One can also observe that for the Chinese economy, the Investment as a percentage of GDP has always been higher than the investment as a percentage of GDP for India. There is almost a difference of 12-15% as a percentage of GDP between the Chinese economy and the Indian economy.
- Government Spending (G):
As can be seen from the above charts, government spending as a percentage of GDP for China in 2018 was 14.68%. Whereas, the government spending as a percentage of GDP for India in 2018 was 11.23%.
One can also observe from the above charts that government spending as a percentage of GDP for the Chinese economy has always been higher than that of the Indian economy.
- Net Exports (X):
We will analyze exports and imports for both the Chinese and Indian economies.
Exports:
As can be seen from the above charts, exports as a percentage of GDP for India in 2018 were 19.74%. Whereas, the exports as a percentage of GDP for China in 2018 were 19.51%.
However, it is also evident that with rising wages in China, Chinese exports are falling consistently since the peak of 2006.
Therein lies the opportunity for India to focus on its manufacturing sector especially on bottom-up manufacturing to expand its exports worldwide.
Imports:
As can be seen from the above charts, imports as a percentage of GDP for China in 2018 were 18.73%. Whereas, imports as a percentage of GDP for India in 2018 were 23.64%.
- Calculations:
Having gathered all the data, we can do simple calculations for both the Chinese and Indian economies.
E = C + I + G + X
For China in 2018:
E = 38.68 + 44.06 + 14.68 + (19.51 - 18.73)
For India in 2018:
E = 59.39 + 31.31 + 11.23 + (19.74 - 23.64)
- Conclusion:
As can be seen from the above charts and calculations, the Chinese economy grew on account of higher Investment (I) and Government spending (G). The consumption as a percentage of GDP has always been lower for the Chinese economy than that of the Indian economy.
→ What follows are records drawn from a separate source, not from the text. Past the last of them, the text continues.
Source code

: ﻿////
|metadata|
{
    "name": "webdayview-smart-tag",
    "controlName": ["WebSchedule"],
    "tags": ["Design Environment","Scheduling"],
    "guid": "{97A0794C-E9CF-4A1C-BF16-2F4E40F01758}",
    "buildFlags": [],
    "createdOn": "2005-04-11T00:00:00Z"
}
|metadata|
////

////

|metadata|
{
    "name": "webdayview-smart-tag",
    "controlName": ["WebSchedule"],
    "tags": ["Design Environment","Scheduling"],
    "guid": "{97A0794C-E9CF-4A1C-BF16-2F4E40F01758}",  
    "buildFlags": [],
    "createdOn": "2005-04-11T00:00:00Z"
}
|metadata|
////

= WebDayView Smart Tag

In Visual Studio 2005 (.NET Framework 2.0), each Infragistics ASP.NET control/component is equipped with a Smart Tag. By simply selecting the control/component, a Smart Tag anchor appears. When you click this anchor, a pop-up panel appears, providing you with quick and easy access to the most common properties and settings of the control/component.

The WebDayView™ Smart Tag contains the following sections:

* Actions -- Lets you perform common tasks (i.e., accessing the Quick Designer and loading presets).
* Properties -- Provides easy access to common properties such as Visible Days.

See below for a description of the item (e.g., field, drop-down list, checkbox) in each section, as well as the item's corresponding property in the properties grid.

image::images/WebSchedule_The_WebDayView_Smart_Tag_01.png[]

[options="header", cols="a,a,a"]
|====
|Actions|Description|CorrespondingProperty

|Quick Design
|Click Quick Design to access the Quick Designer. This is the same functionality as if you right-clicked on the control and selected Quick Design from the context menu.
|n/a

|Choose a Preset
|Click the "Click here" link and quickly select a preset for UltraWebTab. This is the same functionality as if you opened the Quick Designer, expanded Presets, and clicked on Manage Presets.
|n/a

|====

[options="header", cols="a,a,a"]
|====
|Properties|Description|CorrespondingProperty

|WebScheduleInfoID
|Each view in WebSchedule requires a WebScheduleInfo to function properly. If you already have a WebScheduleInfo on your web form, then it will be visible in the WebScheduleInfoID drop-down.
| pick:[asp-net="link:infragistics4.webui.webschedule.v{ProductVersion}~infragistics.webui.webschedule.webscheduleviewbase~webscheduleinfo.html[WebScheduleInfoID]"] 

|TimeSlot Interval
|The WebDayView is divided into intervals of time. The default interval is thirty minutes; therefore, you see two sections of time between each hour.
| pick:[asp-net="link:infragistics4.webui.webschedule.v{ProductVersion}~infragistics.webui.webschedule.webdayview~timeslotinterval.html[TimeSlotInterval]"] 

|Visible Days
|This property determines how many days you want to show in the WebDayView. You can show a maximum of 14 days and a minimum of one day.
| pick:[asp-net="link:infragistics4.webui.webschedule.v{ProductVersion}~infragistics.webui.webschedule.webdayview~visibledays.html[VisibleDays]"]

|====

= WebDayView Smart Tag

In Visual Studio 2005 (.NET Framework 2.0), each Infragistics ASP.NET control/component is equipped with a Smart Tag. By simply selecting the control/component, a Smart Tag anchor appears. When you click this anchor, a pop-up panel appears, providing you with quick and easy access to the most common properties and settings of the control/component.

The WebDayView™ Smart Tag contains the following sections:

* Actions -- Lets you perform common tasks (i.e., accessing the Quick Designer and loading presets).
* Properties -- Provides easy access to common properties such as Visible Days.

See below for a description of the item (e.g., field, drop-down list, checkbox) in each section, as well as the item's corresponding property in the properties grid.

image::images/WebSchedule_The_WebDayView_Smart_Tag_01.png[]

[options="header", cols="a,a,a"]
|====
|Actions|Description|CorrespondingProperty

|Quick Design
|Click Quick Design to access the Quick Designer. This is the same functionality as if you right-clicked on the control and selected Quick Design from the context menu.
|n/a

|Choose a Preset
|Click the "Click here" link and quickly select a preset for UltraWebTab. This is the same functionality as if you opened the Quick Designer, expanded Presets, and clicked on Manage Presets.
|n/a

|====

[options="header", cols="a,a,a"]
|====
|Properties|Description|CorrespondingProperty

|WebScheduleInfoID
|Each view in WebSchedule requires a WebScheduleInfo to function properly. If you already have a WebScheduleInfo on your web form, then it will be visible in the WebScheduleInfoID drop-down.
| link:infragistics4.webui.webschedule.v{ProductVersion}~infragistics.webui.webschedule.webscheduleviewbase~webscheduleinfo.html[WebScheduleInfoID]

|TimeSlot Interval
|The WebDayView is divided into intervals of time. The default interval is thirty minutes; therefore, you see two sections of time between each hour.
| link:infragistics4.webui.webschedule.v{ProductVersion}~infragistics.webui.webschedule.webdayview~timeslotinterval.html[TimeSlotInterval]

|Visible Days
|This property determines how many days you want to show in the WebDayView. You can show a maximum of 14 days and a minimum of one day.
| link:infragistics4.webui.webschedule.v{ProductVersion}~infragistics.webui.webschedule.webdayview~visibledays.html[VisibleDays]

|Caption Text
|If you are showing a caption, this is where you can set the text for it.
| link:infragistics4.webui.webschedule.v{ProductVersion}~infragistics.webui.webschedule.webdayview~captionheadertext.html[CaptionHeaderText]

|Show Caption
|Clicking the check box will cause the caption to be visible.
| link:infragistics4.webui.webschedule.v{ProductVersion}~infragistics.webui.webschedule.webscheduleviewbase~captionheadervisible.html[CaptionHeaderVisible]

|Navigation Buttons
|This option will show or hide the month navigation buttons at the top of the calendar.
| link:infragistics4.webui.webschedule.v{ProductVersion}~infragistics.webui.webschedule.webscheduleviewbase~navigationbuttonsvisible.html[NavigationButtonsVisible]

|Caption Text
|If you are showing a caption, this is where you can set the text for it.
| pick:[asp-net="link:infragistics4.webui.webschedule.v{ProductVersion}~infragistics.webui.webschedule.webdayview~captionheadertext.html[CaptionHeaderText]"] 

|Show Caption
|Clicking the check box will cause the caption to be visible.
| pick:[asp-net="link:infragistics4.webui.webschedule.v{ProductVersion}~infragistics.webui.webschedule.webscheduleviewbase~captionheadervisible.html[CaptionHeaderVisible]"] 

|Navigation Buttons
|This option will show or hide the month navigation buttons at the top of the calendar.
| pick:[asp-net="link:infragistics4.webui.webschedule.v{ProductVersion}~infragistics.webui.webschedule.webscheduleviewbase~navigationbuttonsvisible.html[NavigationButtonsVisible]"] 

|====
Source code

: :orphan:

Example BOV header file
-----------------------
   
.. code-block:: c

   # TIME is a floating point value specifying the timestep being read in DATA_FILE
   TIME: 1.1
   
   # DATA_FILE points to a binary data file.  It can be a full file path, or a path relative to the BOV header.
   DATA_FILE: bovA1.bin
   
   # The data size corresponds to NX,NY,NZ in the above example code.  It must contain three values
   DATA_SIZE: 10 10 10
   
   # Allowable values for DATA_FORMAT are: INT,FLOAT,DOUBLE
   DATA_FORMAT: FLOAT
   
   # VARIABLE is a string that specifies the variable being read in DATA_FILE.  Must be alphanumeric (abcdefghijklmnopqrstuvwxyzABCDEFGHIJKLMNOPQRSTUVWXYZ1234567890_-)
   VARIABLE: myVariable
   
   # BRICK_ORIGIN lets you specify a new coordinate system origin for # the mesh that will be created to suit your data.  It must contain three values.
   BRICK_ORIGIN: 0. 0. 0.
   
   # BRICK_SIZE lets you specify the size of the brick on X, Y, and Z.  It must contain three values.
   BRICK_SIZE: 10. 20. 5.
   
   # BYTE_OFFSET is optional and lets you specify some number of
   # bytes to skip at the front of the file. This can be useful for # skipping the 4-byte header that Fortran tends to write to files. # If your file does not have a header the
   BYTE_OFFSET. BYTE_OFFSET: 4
Therefore, it is no rocket science to understand from the above charts that for India to grow at 8 - 10% for the next 2 decades, the Indian policymakers need to make sure that both Investment (I) and Government spending (G) rise. The investment (I), as well as Government spending (G), must be geared towards supporting the manufacturing sector or Make in India program.
Focus on the manufacturing sector, especially on bottom-up manufacturing, is the need of the hour to achieve double-digit economic growth as well as to generate millions of jobs. When Investment (I) and Government spending (G) go into the manufacturing sector in India, then, it is highly likely that India's exports will also boom, thereby, giving a further boost to India's GDP.